À propos de l’article « Pour qui roulent les polytechniciens ? » de Marc Flender (92), n° 585, mai 2003
Certains camarades : Dréan (54), Stoléru (56), Mathieu (57) et Stellmacher (92) ont tenu dans notre publication, ces derniers mois, des propos sévères en réponse aux libres propos de Flender (92) “ Pour qui roulent les polytechniciens ? ”.
Quant à nous, indépendamment les uns des autres, nous avons écrit à Marc Flender qu’à notre sens il posait de bonnes questions. Elles sont trop graves pour nous laisser piéger par quelques polémiques.

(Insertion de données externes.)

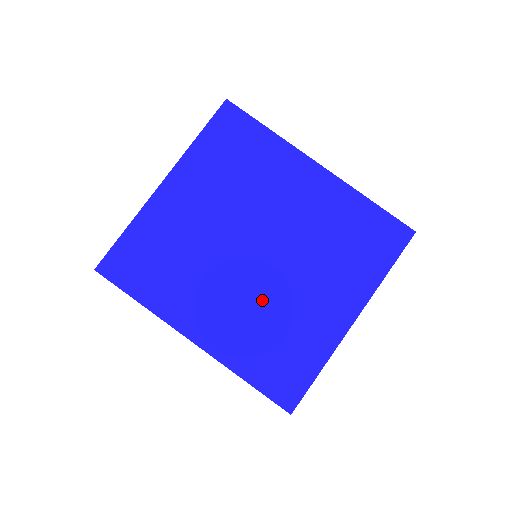
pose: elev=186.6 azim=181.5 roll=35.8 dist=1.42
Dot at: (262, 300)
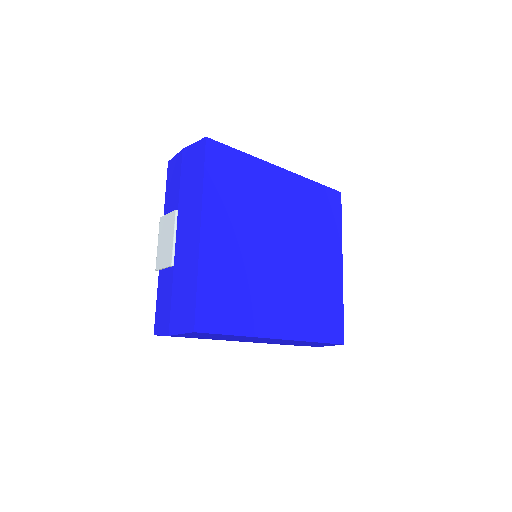
Dot at: (299, 283)
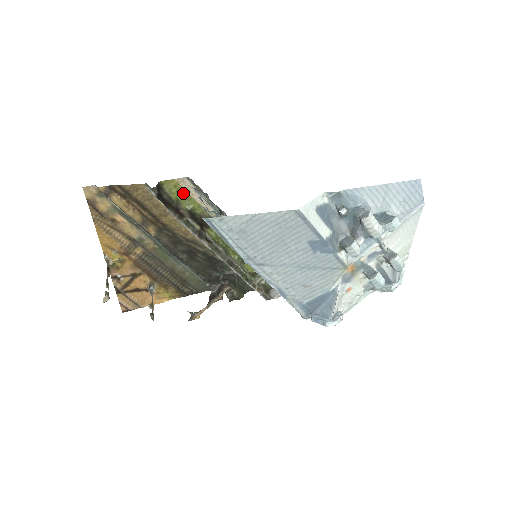
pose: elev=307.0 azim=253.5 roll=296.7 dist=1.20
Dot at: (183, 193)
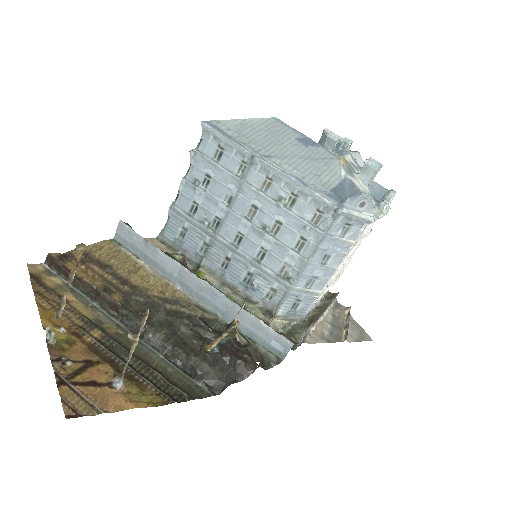
Dot at: occluded
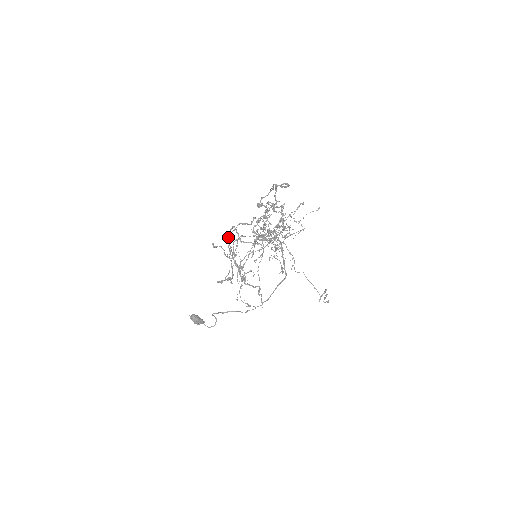
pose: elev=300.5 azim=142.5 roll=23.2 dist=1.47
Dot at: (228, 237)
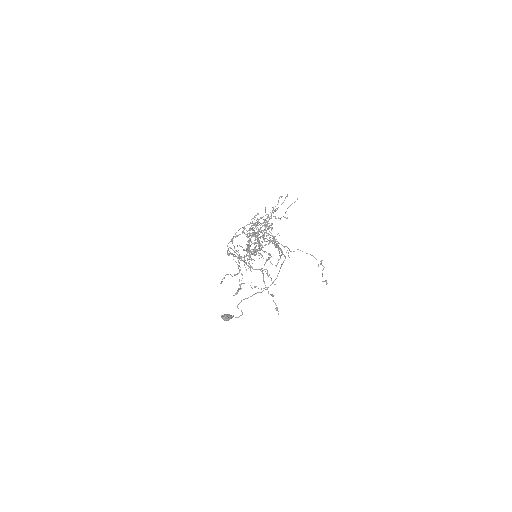
Dot at: occluded
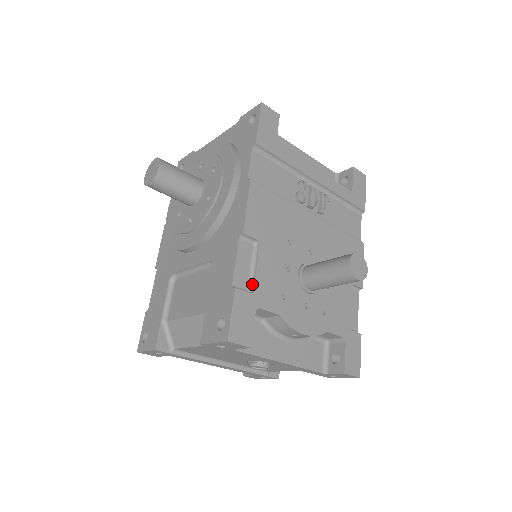
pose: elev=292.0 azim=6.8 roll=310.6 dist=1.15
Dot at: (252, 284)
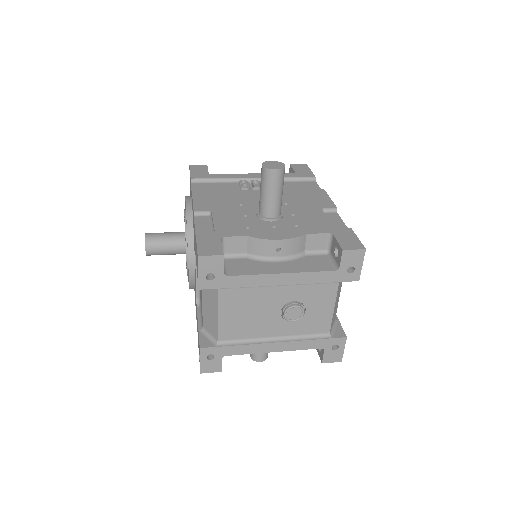
Dot at: (213, 230)
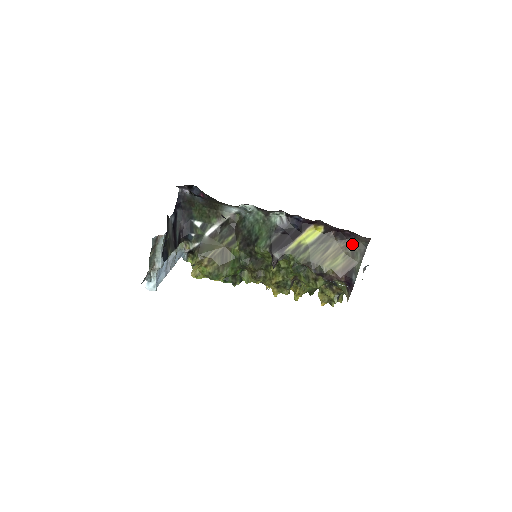
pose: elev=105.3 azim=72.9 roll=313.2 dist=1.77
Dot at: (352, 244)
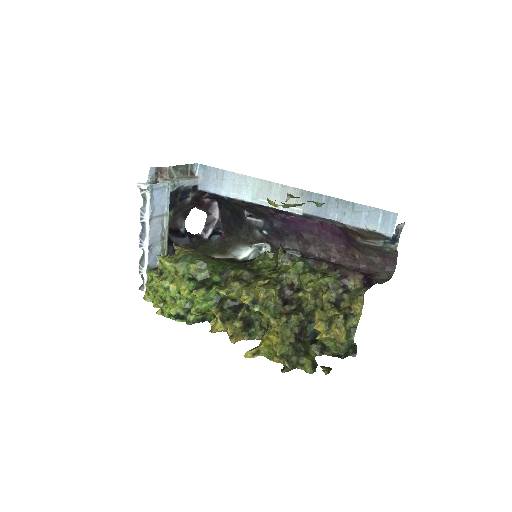
Dot at: occluded
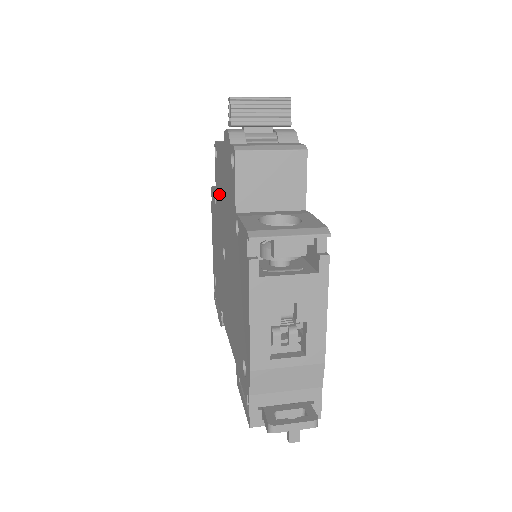
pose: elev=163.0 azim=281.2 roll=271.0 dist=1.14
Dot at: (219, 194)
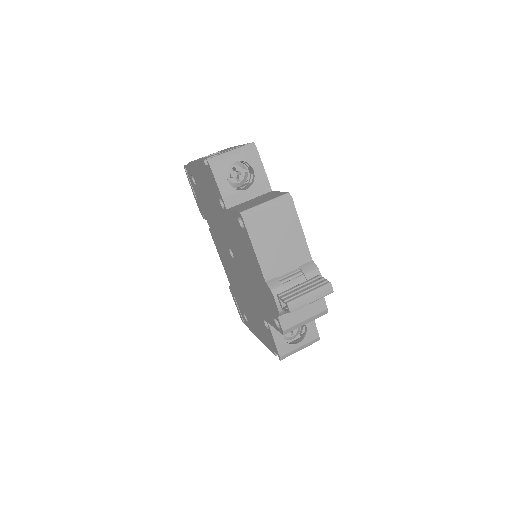
Dot at: (237, 239)
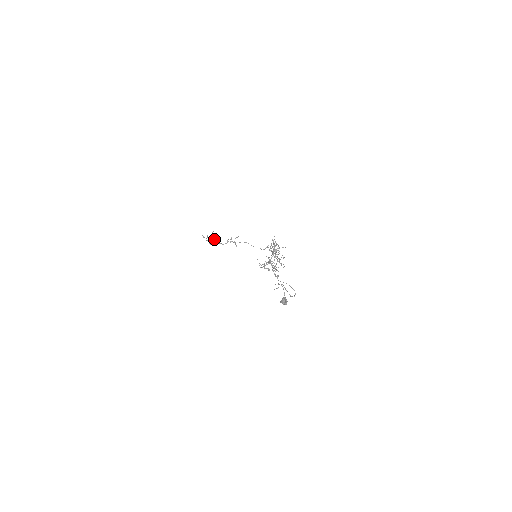
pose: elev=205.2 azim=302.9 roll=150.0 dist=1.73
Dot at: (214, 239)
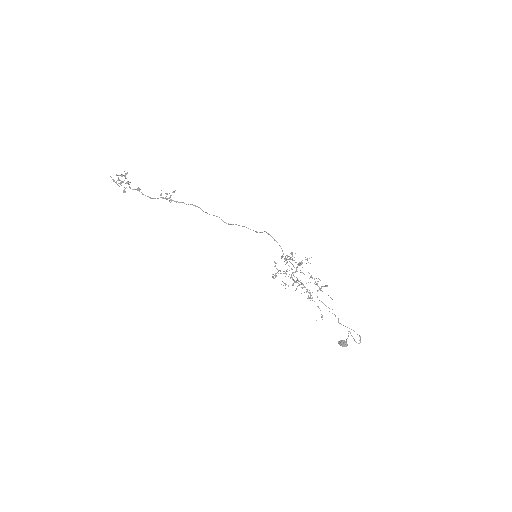
Dot at: (128, 183)
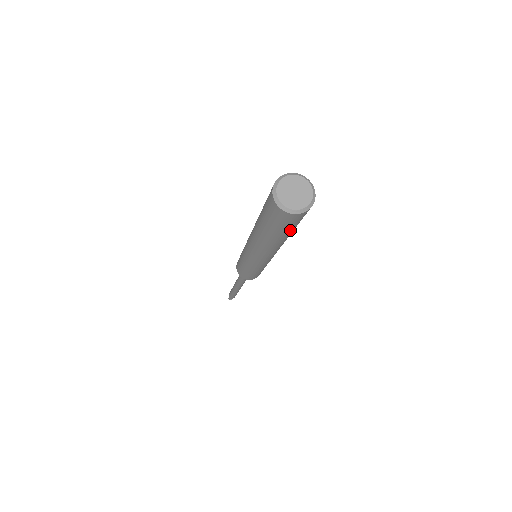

Cessons de rêver d’une pérennité des “ trente glorieuses ”. Ce serait merveilleux si c’était le cas, si les désordres actuels n’étaient pas bien graves et s’il suffisait de quelques améliorations techniques économiques et sociales pour rétablir la paix et la prospérité.
Quels que soient notre âge et notre itinéraire entamé avec une certaine bosse des maths, nous nous interrogeons. Chacun de nous constate des dysfonctionnements : corruption, pollution, délinquance, injustice sociale… Sontils graves ? Nous le craignons. En tout cas, ils paraissent mettre en danger notre futur. Avons-nous des solutions toutes faites ? Non. Nous cherchons à mieux comprendre la nature de ces dangers, à esquisser des solutions nouvelles quand la poursuite d’approches classiques provoque des effets pervers croissants.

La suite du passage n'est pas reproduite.